TÜRKİYE`DE SANAT SAĞIN ELİNE GEÇMEZ

0

BEĞENDİM

ABONE OL

TÜRKİYE`DE SANAT SAĞIN ELİNE GEÇMEZ


Türkiye de sanatın sağın eline geçme ihtimali, benim milli takımda oynama ihtimalim kadardır.

Türkiye`de eskiden ezelden sanata büyük destek verirler. Hatta partiler seçime giderken en büyük bütçeyi sanat için harcayacaklarını vadederler. İş o merhalededir ki artık, hükümetler programlarında her şeyden önce; bağımsız sanat için neler yapabilecekleri düşünürler.
İşte o yüzden; bizim tarihte bildiğimizi bazı sanatçıların yaşamları hakkın da ki bilgilerimiz külliyen yanlıştır. 
Örneğin: Nazım Hikmet hiçbir zaman hapis yatmamış hatta yurt dışına kaçmak zorunda bile kalmamıştır. Sebahattin Ali’nin kafası taşla ezilmemiştir. Yılmaz Güney, salon filmlerini yerle bir edip sokağı yani; birebir hayatı anlatan filmler yaptığı için sektörün düşmanı ilan edilmemiştir. Ahmet Kaya ben artık Kürtçe kaset yapacağım dediği için linç edilmemiştir. İnsan durumu en iyi kendinden bilir. Örneğin ben: 1986 senesinden buyana yaptığım tüm albümlerden dolayı hakkında en fazla dava açılan sanatçılardan değilimdir. Hatta 12 Eylül de işkence bile görmemişimdir. Hiçbir sanatçımız düşüncesinden dolayı eziyet görmemiştir ve hapis yatırılmamıştır. Ve hatta haklarında başlatılan linç kampanyalarından ve tehditlerden dolayı; apar topar yurtdışına çıkmak zorun kalmamışlardır ve hatta devletin imkânlarıyla rahatça yurtdışına çıkarılmışlardı. Örneğin memleketimiz de gerçek sanat üreten sanatçılar hiçbir zaman Sivas’ta yakılmamıştır. Madımak diye de bir otel yoktur zaten. Üretip paylaşmak istediği için hiçbir gerçek sanatçı siyasilerin önünde eğilip bükülmediği için bilakis ödüllendirilmiş, takdir edilmiş ve hiçbir zaman aç bırakılmamıştır. Bilakis özel fonlarla sanatı ve üretimi desteklenmiştir. 

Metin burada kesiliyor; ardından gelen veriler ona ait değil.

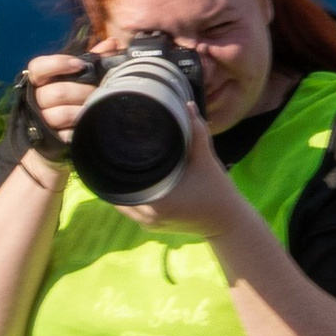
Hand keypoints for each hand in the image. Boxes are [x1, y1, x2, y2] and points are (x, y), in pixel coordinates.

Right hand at [17, 54, 95, 156]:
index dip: (58, 64)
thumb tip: (111, 44)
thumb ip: (91, 60)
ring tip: (92, 109)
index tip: (80, 65)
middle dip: (81, 92)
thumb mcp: (77, 79)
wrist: (56, 138)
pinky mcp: (49, 140)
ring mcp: (40, 121)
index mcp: (39, 81)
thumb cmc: (69, 101)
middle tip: (96, 92)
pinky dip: (78, 130)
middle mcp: (35, 99)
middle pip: (55, 93)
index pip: (37, 67)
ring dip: (81, 112)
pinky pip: (64, 135)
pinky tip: (86, 126)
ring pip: (59, 115)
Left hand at [118, 79, 242, 237]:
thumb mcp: (206, 160)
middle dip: (114, 178)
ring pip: (122, 206)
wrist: (228, 222)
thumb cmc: (217, 191)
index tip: (108, 154)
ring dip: (120, 190)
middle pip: (117, 196)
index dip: (112, 171)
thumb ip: (196, 133)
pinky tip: (130, 184)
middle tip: (110, 157)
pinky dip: (130, 199)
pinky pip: (132, 213)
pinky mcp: (153, 229)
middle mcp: (148, 216)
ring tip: (116, 168)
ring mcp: (149, 225)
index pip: (120, 186)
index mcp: (157, 201)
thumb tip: (188, 106)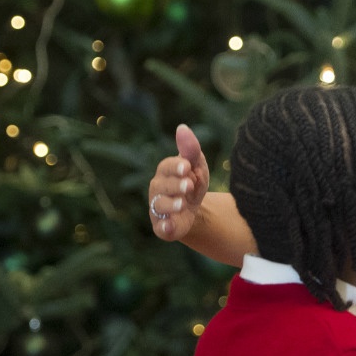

Oysa; her devrin zanaatçısı olmayı başaran, siyasilerin el bebek gül bebek zanaatçıları öyle midir? 
Onlar; hep zulüm görmüşler, ekonomileri ellerinden alınmış, bırakın sanat yapmayı, ev kiralarını bile ödeyemeyecek hale getirilmişlerdir. İşte; her devrin zanaatçısı olmayı başarabilen, entelektüel yanlarına hayranlık duyduğumuz, icra ettiği ve yaptığı zanaatı konusun da ki birikimini bizlere aktarırken, ağzımız açık dinlediğimiz, bu milli takım kıvamın da ki zanaatçı kadrosunu; Televizyonla da ki Show programların da, gazetelerin sadece magazin sayfaların da sıkça görebiliriz. İşte bu yüz den onlar hep milli takım kadrosundadırlar.
Hayat benim için şu gerçekle akıyor: 
Hiçbir siyasinin önünde eğilip bükülmem.
Ama, bizlere başka bir Dünya’nın kapılarını açan, 
Ülkem ve Dünya sanatına emek vermiş,
Tüm sanatçı meslektaşlarımın önün de saygıyla eğiliyorum.

Sonuçta; Türkiye de sanatın sağın eline geçme ihtimali, benim milli takım da oynama ihtimalim kadardır.